● Request:
Print nothing beyond the line with "появиха в тестови": every line from the beginning of the data up to it, that line included, and no pictures.

● Page-level text extractions:
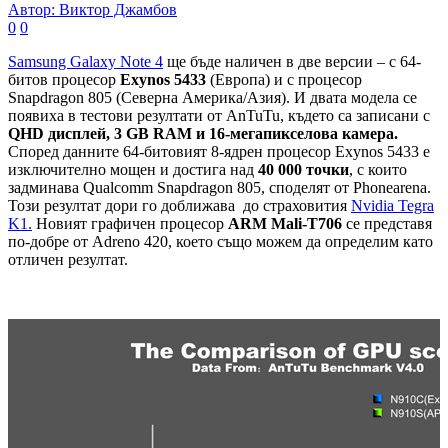
Автор: Виктор Джамбов
0
0
Samsung Galaxy Note 4
ще бъде наличен в две версии – с 64-
битов процесор
Exynos 5433
(Европа) и с процесор
Snapdragon 805 (Северна Америка/Азия). И двата модела се
появиха в тестови резултати от AnTuTu, където са записани с
QHD дисплей, 3 GB RAM и 16-мегапикселова камера.
Според данните 64-битовият 8-ядрен процесор Exynos 5433 е
изключително мощен и достига над
40 000 точки
, с които
задминава Qualcomm Snapdragon 805, споделят от Phonearena.
Този резултат дори го доближава до страховития
Nvidia Tegra
K1.
Новият графичен процесор
ARM Mali-T706
се представя
по-добре от Adreno 420, което също можем да определим като
отличен резултат.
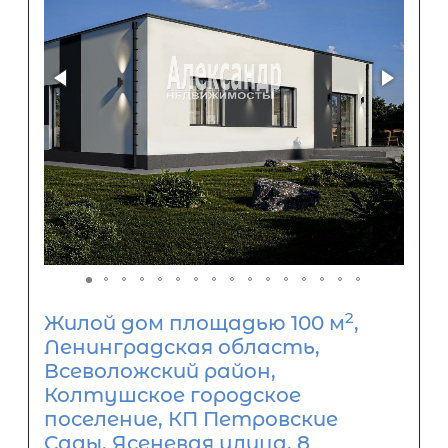
2
Жилой дом площадью 100 м
,
Ленинградская область,
Всеволожский район,
Колтушское городское
поселение, КП Петровские
Сады, Ясеневая улица, 8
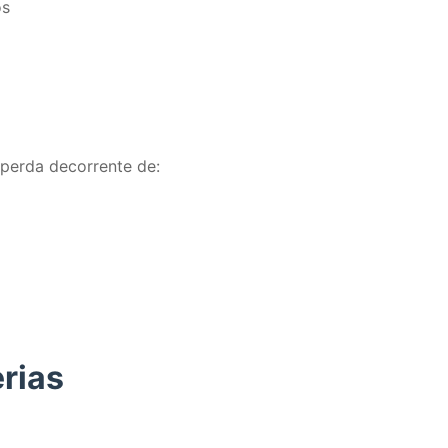
os
perda decorrente de:
erias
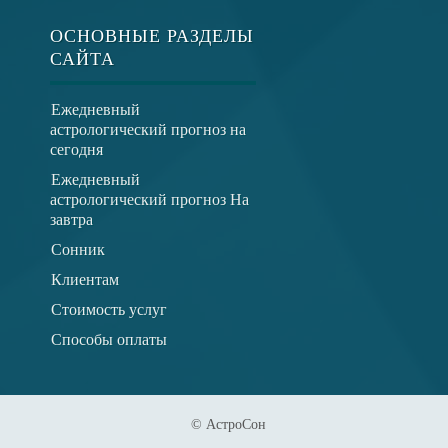
ОСНОВНЫЕ РАЗДЕЛЫ
САЙТА
Ежедневный
астрологический прогноз на
сегодня
Ежедневный
астрологический прогноз На
завтра
Сонник
Клиентам
Стоимость услуг
Способы оплаты
© АстроСон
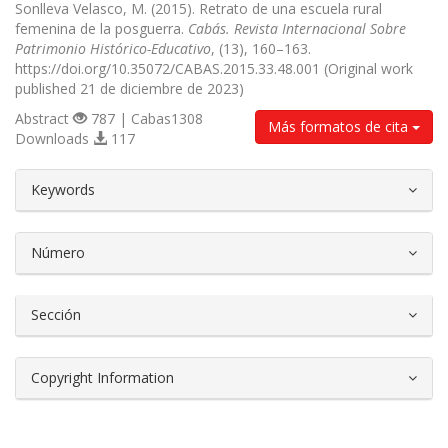
Sonlleva Velasco, M. (2015). Retrato de una escuela rural
femenina de la posguerra.
Cabás. Revista Internacional Sobre
Patrimonio Histórico-Educativo
, (13), 160–163.
https://doi.org/10.35072/CABAS.2015.33.48.001 (Original work
published 21 de diciembre de 2023)
Abstract
787 | Cabas1308
Más formatos de cita
Downloads
117
##plugins.themes.bootstrap3.article.d
Keywords
Número
Sección
Copyright Information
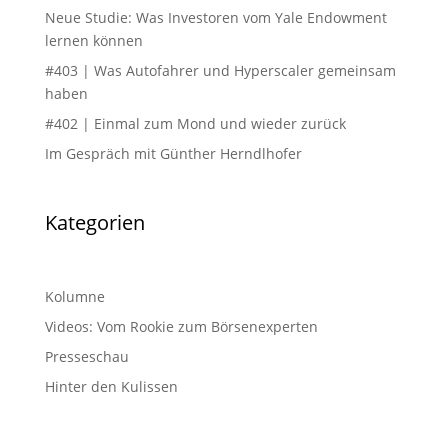
Neue Studie: Was Investoren vom Yale Endowment
lernen können
#403 | Was Autofahrer und Hyperscaler gemeinsam
haben
#402 | Einmal zum Mond und wieder zurück
Im Gespräch mit Günther Herndlhofer
Kategorien
Kolumne
Videos: Vom Rookie zum Börsenexperten
Presseschau
Hinter den Kulissen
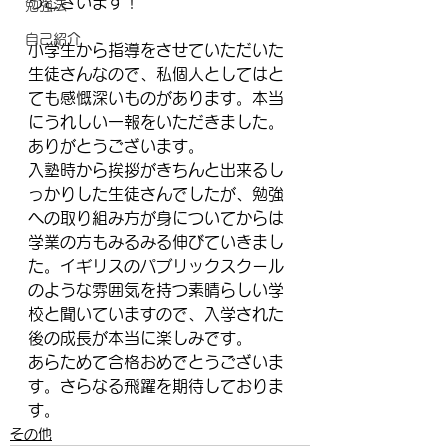
うございます！
勉強法
自己紹介
小学生から指導をさせていただいた
生徒さんなので、私個人としてはと
ても感慨深いものがあります。本当
にうれしい一報をいただきました。
ありがとうございます。
入塾時から挨拶がきちんと出来るし
っかりした生徒さんでしたが、勉強
への取り組み方が身についてからは
学業の方もみるみる伸びていきまし
た。イギリスのパブリックスクール
のような雰囲気を持つ素晴らしい学
校と聞いていますので、入学された
後の成長が本当に楽しみです。
あらためて合格おめでとうございま
す。さらなる飛躍を期待しておりま
す。
その他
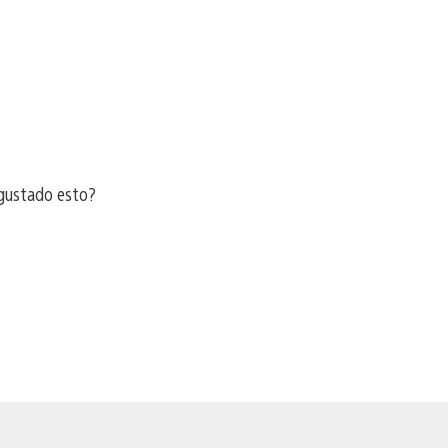
gustado esto?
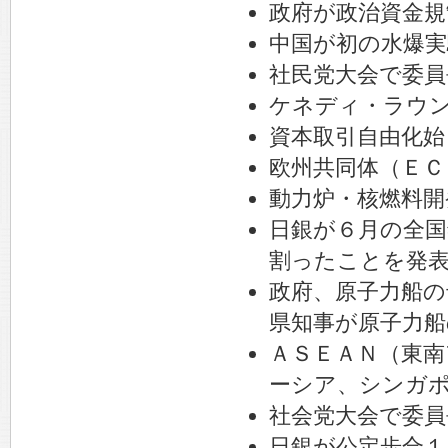
政府が政治資金規
中国が初の水爆実
社民党大会で委員
ケネディ・ラウン
資本取引自由化始
欧州共同体（ＥＣ
動力炉・核燃料開
日銀が６月の全国
割ったことを発
政府、原子力船の
県知事が原子力船
ＡＳＥＡＮ（東南
ーシア、シンガ
社会党大会で委員
日銀が公定歩合１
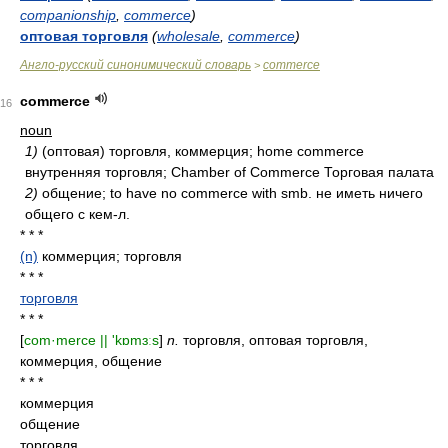
companionship
,
commerce
)
оптовая торговля
(
wholesale
,
commerce
)
Англо-русский синонимический словарь
commerce
>
commerce
16
noun
1)
(оптовая) торговля, коммерция; home commerce
внутренняя торговля; Chamber of Commerce Торговая палата
2)
общение; to have no commerce with smb. не иметь ничего
общего с кем-л.
* * *
(n)
коммерция; торговля
* * *
торговля
* * *
[
com·merce || 'kɒmɜːs
]
n.
торговля, оптовая торговля,
коммерция, общение
* * *
коммерция
общение
торговля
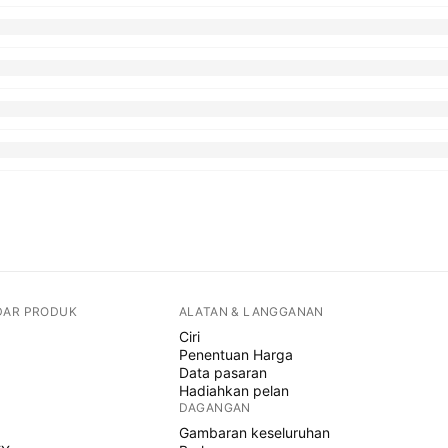
DAR PRODUK
ALATAN & LANGGANAN
Ciri
Penentuan Harga
Data pasaran
Hadiahkan pelan
DAGANGAN
Gambaran keseluruhan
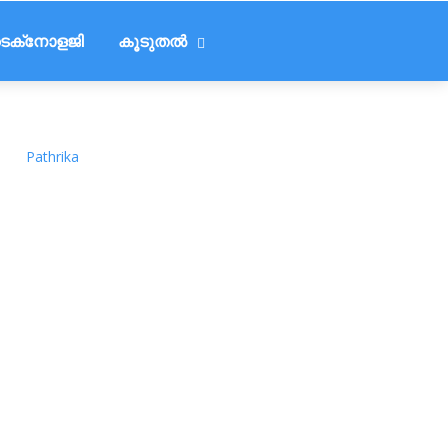
െക്‌നോളജി
കൂടുതൽ
Pathrika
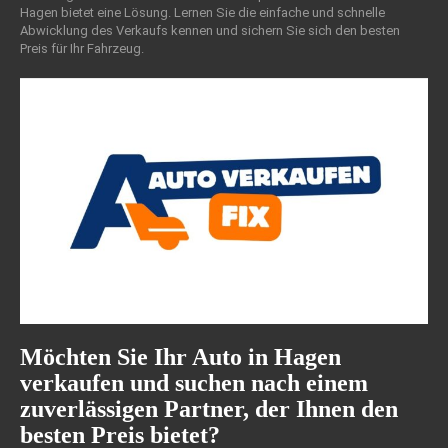
Hagen bietet eine Lösung. Lernen Sie die einfache und schnelle
Abwicklung des Verkaufs kennen und sichern Sie sich den besten
Preis für Ihr Fahrzeug.
Möchten Sie Ihr Auto in Hagen
verkaufen und suchen nach einem
zuverlässigen Partner, der Ihnen den
besten Preis bietet?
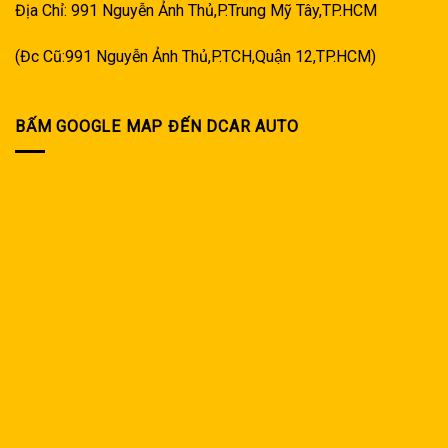
Địa Chỉ: 991 Nguyễn Ảnh Thủ,P.Trung Mỹ Tây,TP.HCM
(Đc Cũ:991 Nguyễn Ảnh Thủ,P.TCH,Quận 12,TP.HCM)
BẤM GOOGLE MAP ĐẾN DCAR AUTO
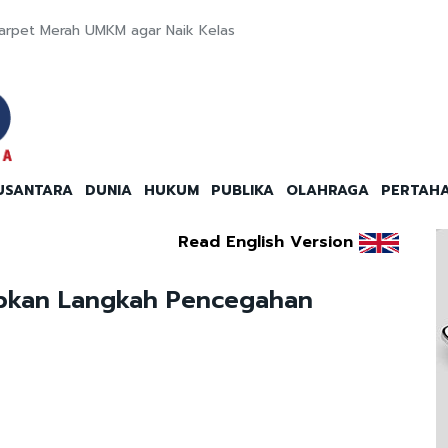
Karpet Merah UMKM agar Naik Kelas
USANTARA
DUNIA
HUKUM
PUBLIKA
OLAHRAGA
PERTAH
Read English Version
apkan Langkah Pencegahan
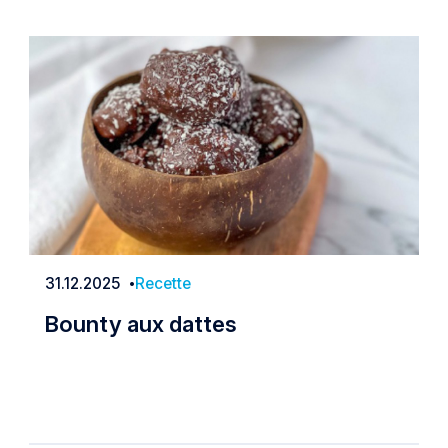
31.12.2025
Recette
Date
Bounty aux dattes
Bounty aux dattes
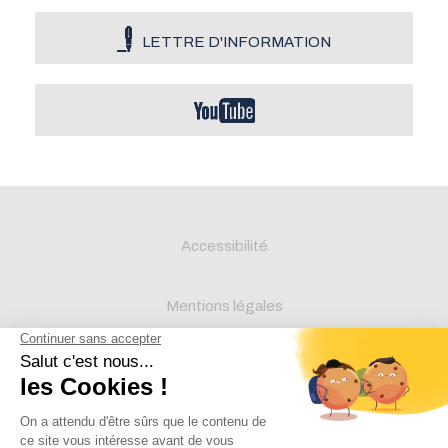
LETTRE D'INFORMATION
Accessibilité
Mentions légales
Protection des données
Crédits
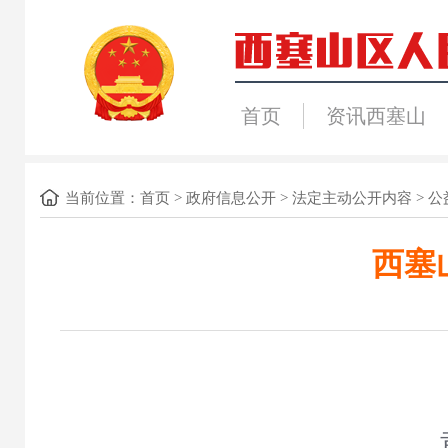
首页
资讯西塞山
当前位置：
首页
>
政府信息公开
>
法定主动公开内容
>
公
西塞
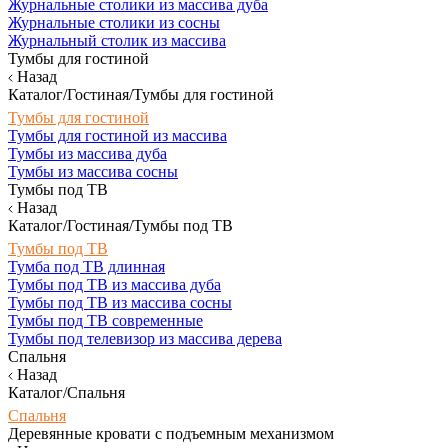
Журнальные столики из массива дуба
Журнальные столики из сосны
Журнальный столик из массива
Тумбы для гостиной
Назад
Каталог/Гостиная/Тумбы для гостиной
Тумбы для гостиной
Тумбы для гостиной из массива
Тумбы из массива дуба
Тумбы из массива сосны
Тумбы под ТВ
Назад
Каталог/Гостиная/Тумбы под ТВ
Тумбы под ТВ
Тумба под ТВ длинная
Тумбы под ТВ из массива дуба
Тумбы под ТВ из массива сосны
Тумбы под ТВ современные
Тумбы под телевизор из массива дерева
Спальня
Назад
Каталог/Спальня
Спальня
Деревянные кровати с подъемным механизмом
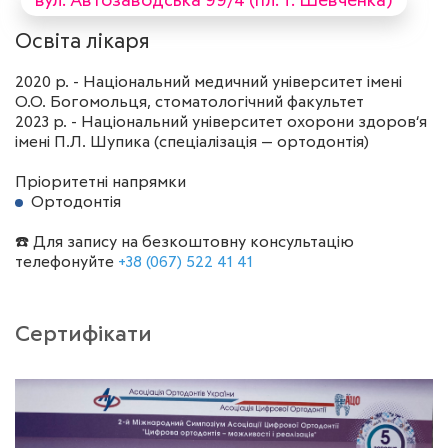
вул. Автозаводська 99/4 (пл. Т. Шевченка)
Освіта лікаря
2020 р. - Національний медичний університет імені
О.О. Богомольця, стоматологічний факультет
2023 р. - Національний університет охорони здоров‘я
імені П.Л. Шупика (спеціалізація — ортодонтія)
Пріоритетні напрямки
Ортодонтія
☎️ Для запису на безкоштовну консультацію
телефонуйте
+38 (067) 522 41 41
Сертифікати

● Output of the task:
Автор: Виктор Джамбов
0
0
Samsung Galaxy Note 4
ще бъде наличен в две версии – с 64-
битов процесор
Exynos 5433
(Европа) и с процесор
Snapdragon 805 (Северна Америка/Азия). И двата модела се
появиха в тестови резултати от AnTuTu, където са записани с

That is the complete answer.